Lol; is that the best you have? I responded to everything you said, so if you had any credibility at all, you'd engage my points.

You are a piece of work.

You, too. Unlike you, though, I don't (a) feign knowledge I don't have or (b) refuse to engage opposing arguments our cowardice.

As far as a response, thanks but no thanks.

I can't say I'm particularly surprised.

Your unpleasantness is only matched by your conviction,

First, you're the one who begin ad hominem attacks.
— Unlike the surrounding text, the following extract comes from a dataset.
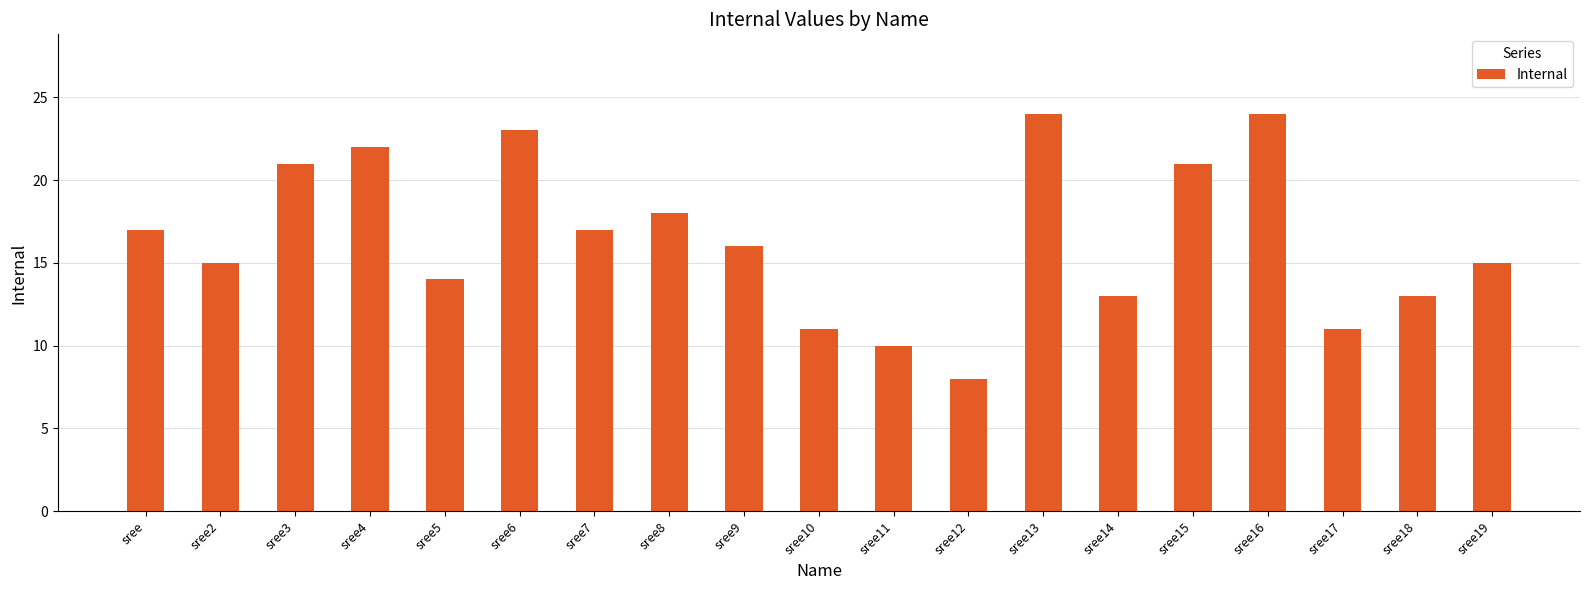

What is the minimum value shown in the chart?

8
I didn't start returning the favor until you started attacking me.

Second, it's true that I have conviction, but that's based on (a) knowing what I'm talking about and (b) being able and willing to debate and research my ideas -- neither of those apply to you, though they're necessary conditions for one to have conviction, yet you feign knowledge you don't have. That, and your unmitigated and unwarranted confidence, is what pissed me off -- and I think rightfully so.
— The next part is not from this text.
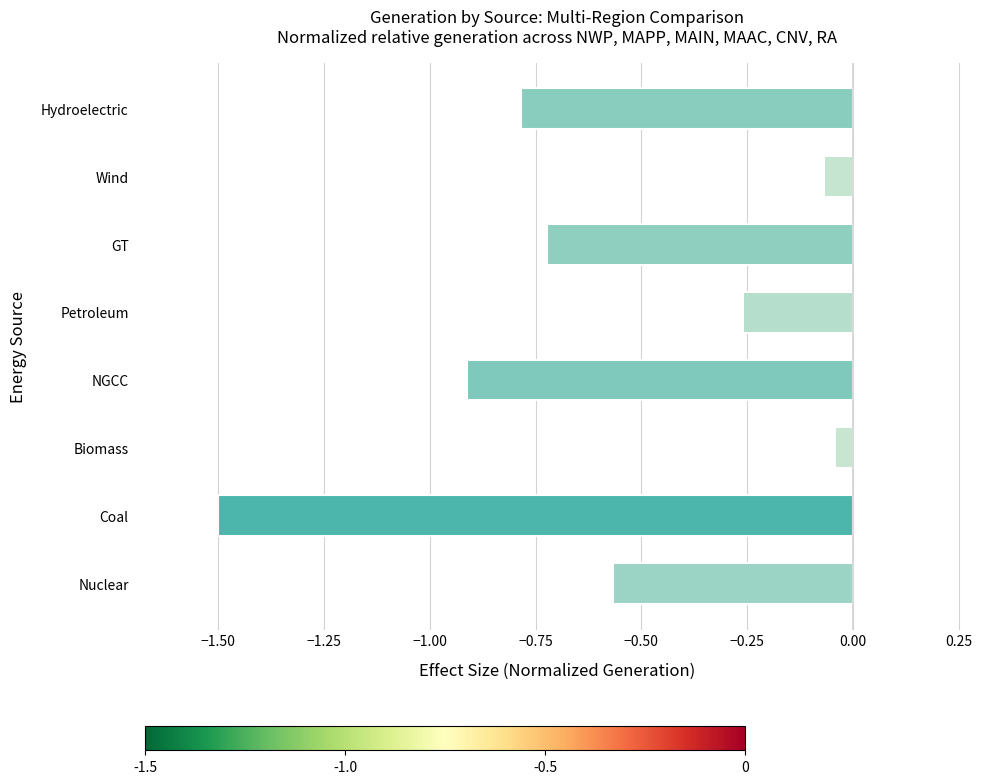

At which category does the chart reach its minimum across all series?

Coal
based on your narrow exposure to one particular sort of idea,

And what might that idea be? You'll note that there was actually a great deal of nuance and qualifiers in my argument, an admission that I would -- like Keynes himself -- reconsider my position if you made a credible opposing point, etc. You're the one who began this conversation without the slightest clue of what I said, and even outright lied about having read either my post or the linked literature -- either that, or your comprehension is just terrible. It's projection to claim that *I'm* narrow-minded, and I think any objective observer would agree.

that you are a genius,

I never asserted anything of the kind. This lack of reading comprehension and self-reflection is why you're so unpleasant to hold discusses with.

when in fact responses fly over your head,

The irony and projection of this is significant; I responded to every single point you made. Any objective observer will see that.

and alternative explanations mean the explainer "just hasn't heard about how you know it works".

That isn't true at all, and you could actually read ANY of my responses in this thread to see just how wrong and misguided you are.